• _TESTO PROPOSTO_:
Questo saggio segna il passo e ci offre una quantità di spunti di riflessione su come nell’arco di trent’anni Michelangelo abbia testimoniato e modulato la percezione e l’idea che i cristiani avevano degli ebrei nella storia della salvezza. Siamo di fronte a uno studio talmente denso, eppure nella sua densità estremamente lineare, alla portata del lettore non specialistico (ma certo un po’ aggiornato sulle questioni), che non si può certo riassumerlo in poche righe, anche perché affronta tanti singoli momenti degli affreschi michelangioleschi che solo elencarli tutti non basterebbe lo spazio a disposizione. Ma si può dire qual è il focus sul quale Careri insiste e torna in una infinità di cerchi concentrici: il tema ricorrente e fondamentale è quello degli Antenati, «per sottrarre le loro figure ai loro nomi, che avevano neutralizzato la straordinaria incongruità delle loro posture».
Gli Antenati di Cristo sono gli ebrei e i cristiani sono quelli che s’innestano su quell’albero e dopo aver riconosciuto il Messia vedono i fratelli d’origine come coloro che vivono fermi nella terra di Adamo. Pertanto li immaginano come dediti ad attività quotidiane, esseri "carnali", prostrati e lenti, a differenza del tono eroico che segna invece la volta e gli affreschi eseguiti nel Quattrocento dai pittori coordinati dal Perugino. Il tono è appunto quello di chi ha portato a compimento una sostituzione dove, scrive Careri, il passato ebraico nella storia della salvezza è inteso come praeparatio e praefiguratio. Lattanzio diceva del popolo ebraico: figuram nostram portat.
Opportunamente, Careri sottolinea che «considerare la stessa storia degli ebrei come un annuncio della storia cristiana è una forma di appropriazione, una presa di possesso, della quale soltanto la prospettiva antropologica moderna è in grado di rivelare pienamente la violenza». Ma l’iconografia degli Antenati è pensata come qualcosa di “basso”, umile e ordinario, che li esclude da questa appropriazione, ma in questo modo salva anche visivamente la loro “alterità”.

• _DATI MOSTRATI_:
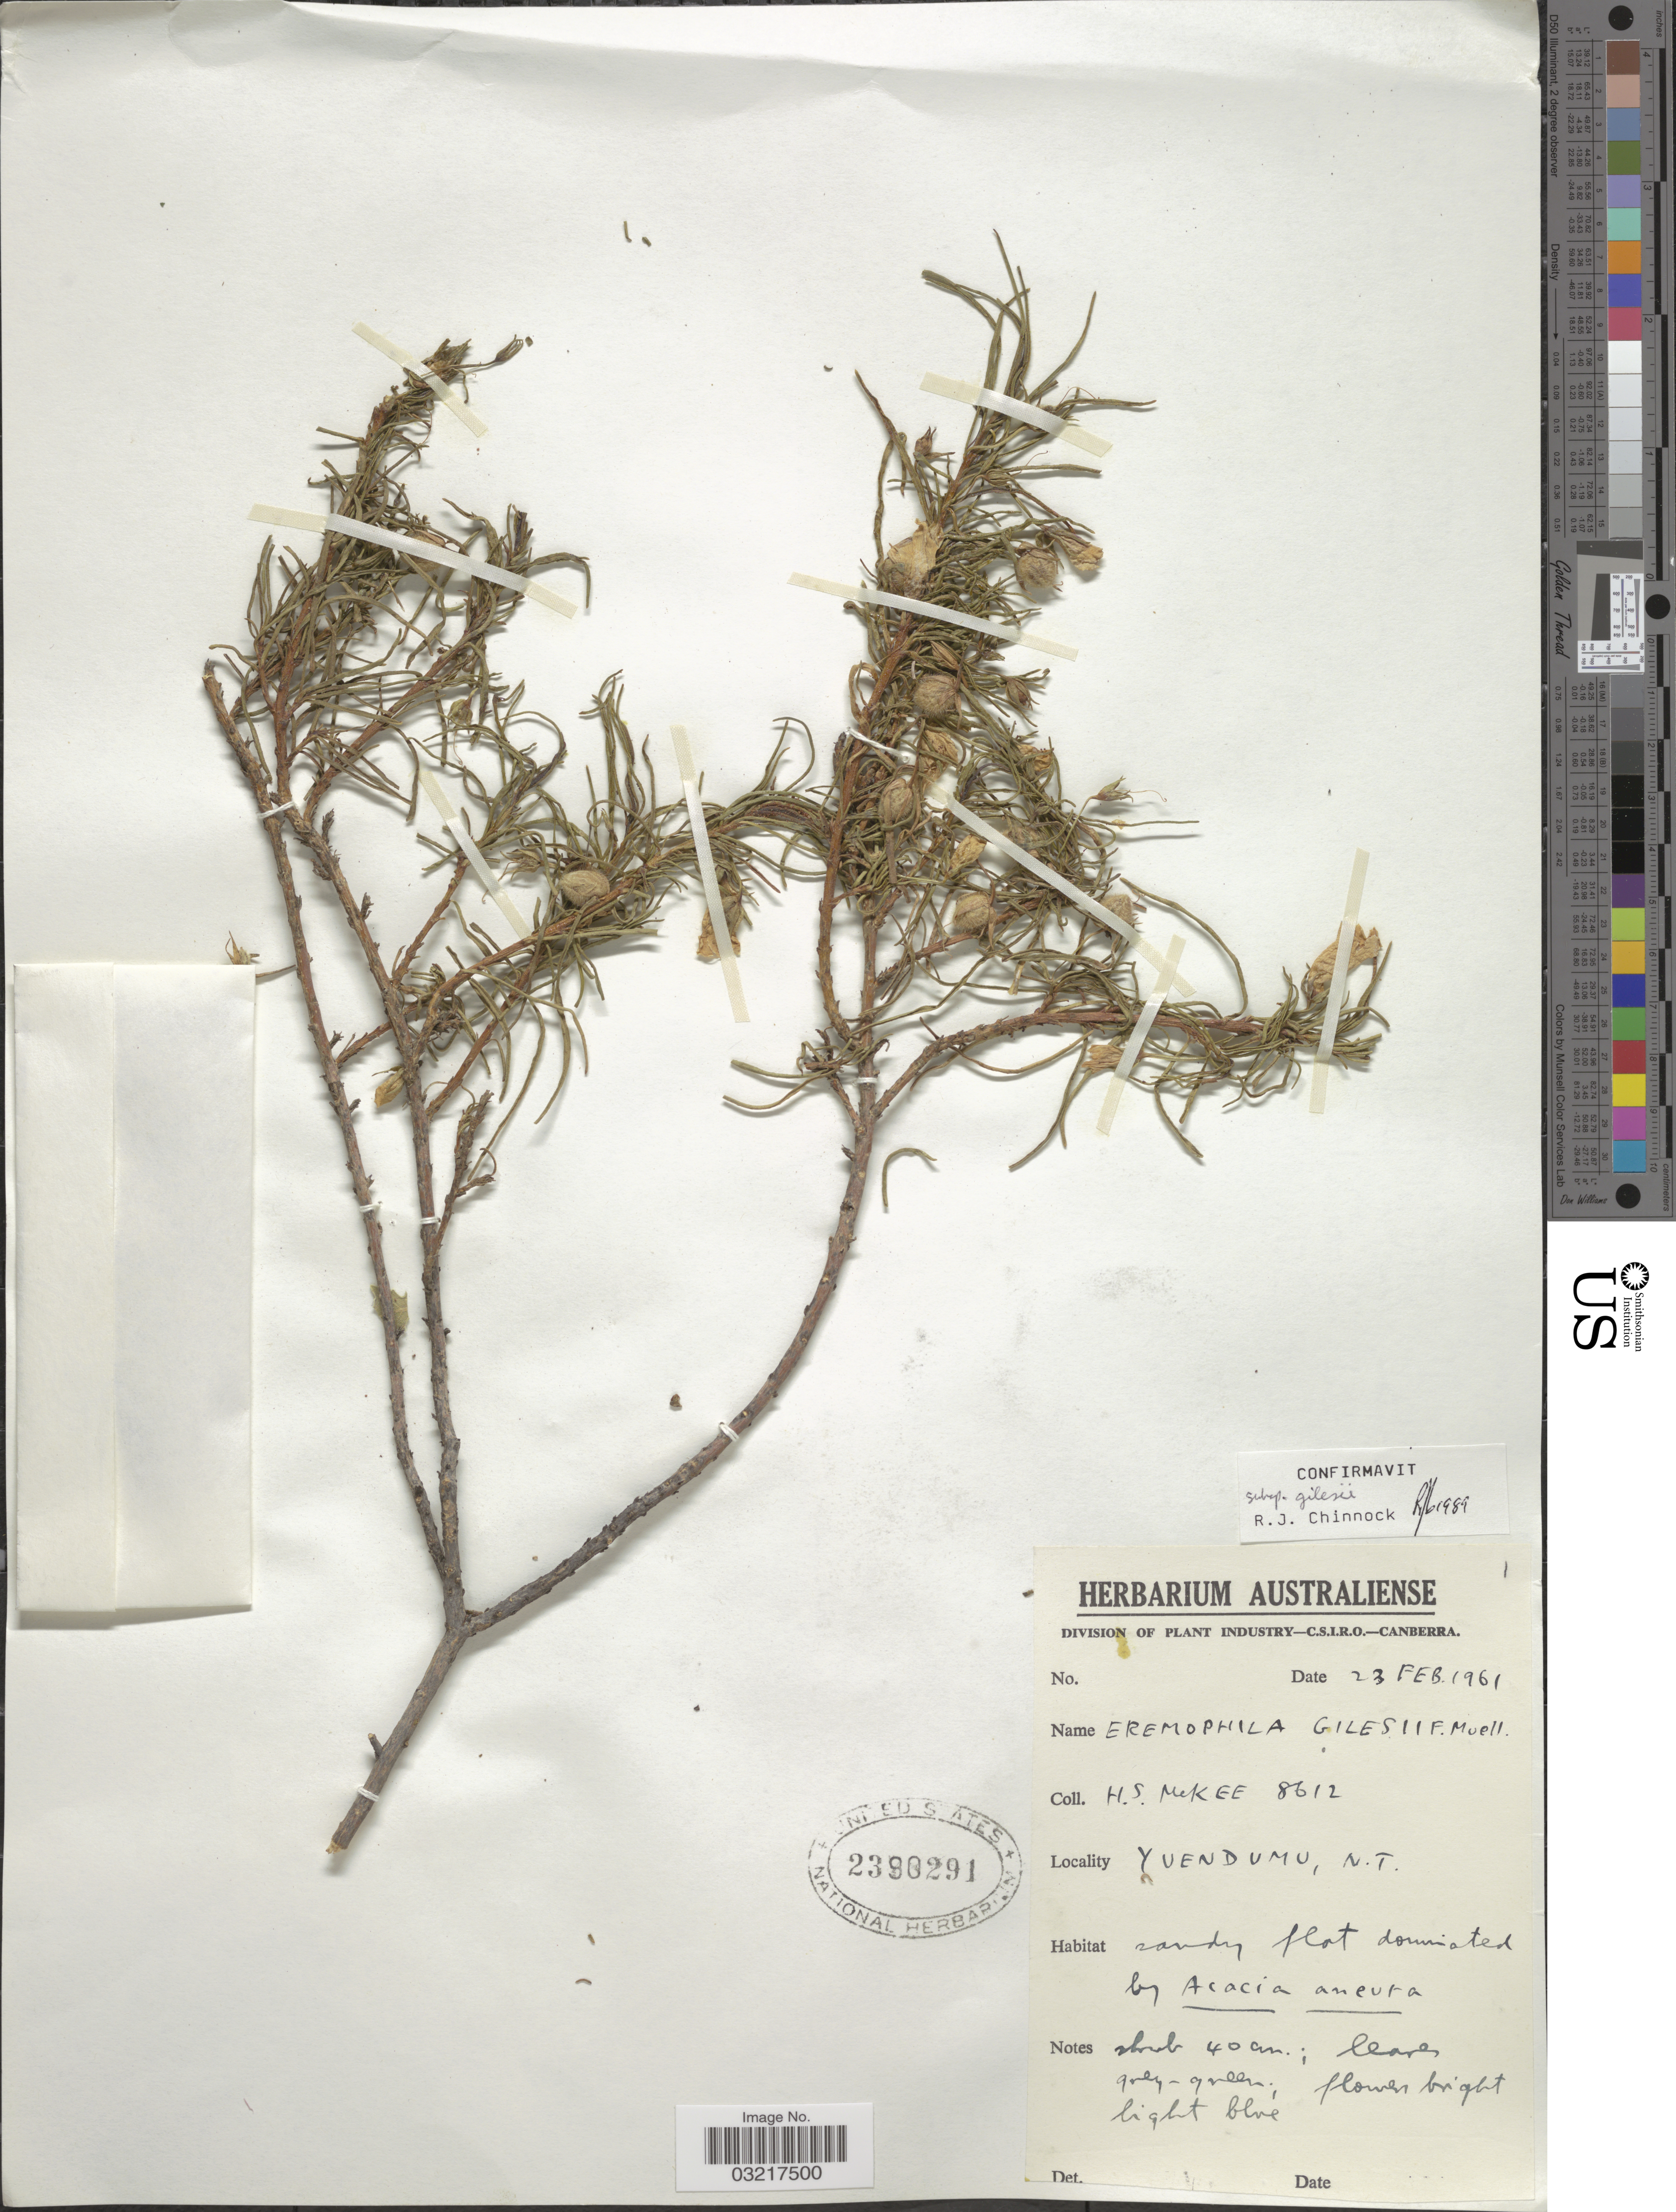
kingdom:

• _COMPITO DA SVOLGERE_:
Puoi estrarre, copiandolo senza alcuna modifica, il tratto del testo su Michelangelo che va da «Gli Antenati di» fino a «figuram nostram portat.»?

• _SOLUZIONE_:
Gli Antenati di Cristo sono gli ebrei e i cristiani sono quelli che s’innestano su quell’albero e dopo aver riconosciuto il Messia vedono i fratelli d’origine come coloro che vivono fermi nella terra di Adamo. Pertanto li immaginano come dediti ad attività quotidiane, esseri "carnali", prostrati e lenti, a differenza del tono eroico che segna invece la volta e gli affreschi eseguiti nel Quattrocento dai pittori coordinati dal Perugino. Il tono è appunto quello di chi ha portato a compimento una sostituzione dove, scrive Careri, il passato ebraico nella storia della salvezza è inteso come praeparatio e praefiguratio. Lattanzio diceva del popolo ebraico: figuram nostram portat.